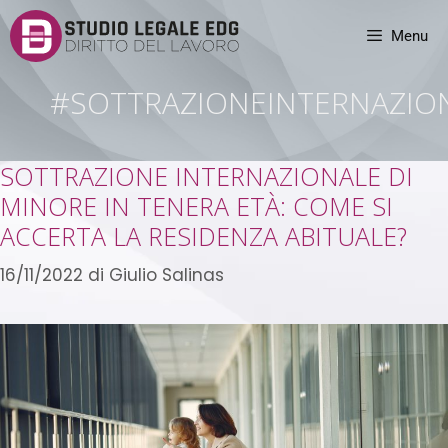
Menu
#SOTTRAZIONEINTERNAZIO
SOTTRAZIONE INTERNAZIONALE DI
MINORE IN TENERA ETÀ: COME SI
ACCERTA LA RESIDENZA ABITUALE?
16/11/2022
di
Giulio Salinas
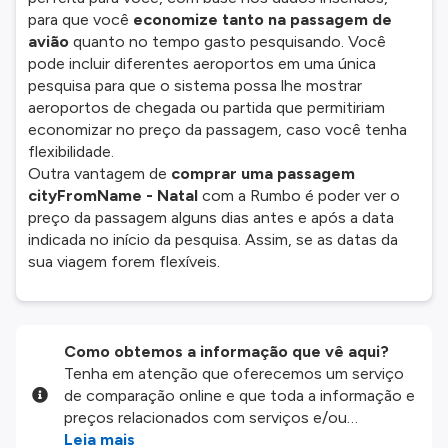
para que você
economize tanto na passagem de
avião
quanto no tempo gasto pesquisando. Você
pode incluir diferentes aeroportos em uma única
pesquisa para que o sistema possa lhe mostrar
aeroportos de chegada ou partida que permitiriam
economizar no preço da passagem, caso você tenha
flexibilidade.
Outra vantagem de
comprar uma passagem
cityFromName - Natal
com a Rumbo é poder ver o
preço da passagem alguns dias antes e após a data
indicada no início da pesquisa. Assim, se as datas da
sua viagem forem flexíveis.
Como obtemos a informação que vê aqui?
Tenha em atenção que oferecemos um serviço
de comparação online e que toda a informação e
preços relacionados com serviços e/ou
produtos disponíveis no nosso website são
Leia mais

....................

Identify every line in the material above that contains the string "informação", and copy each one out. Case counts, so match capitalization exactly.

→ Final answer
Como obtemos a informação que vê aqui?
de comparação online e que toda a informação e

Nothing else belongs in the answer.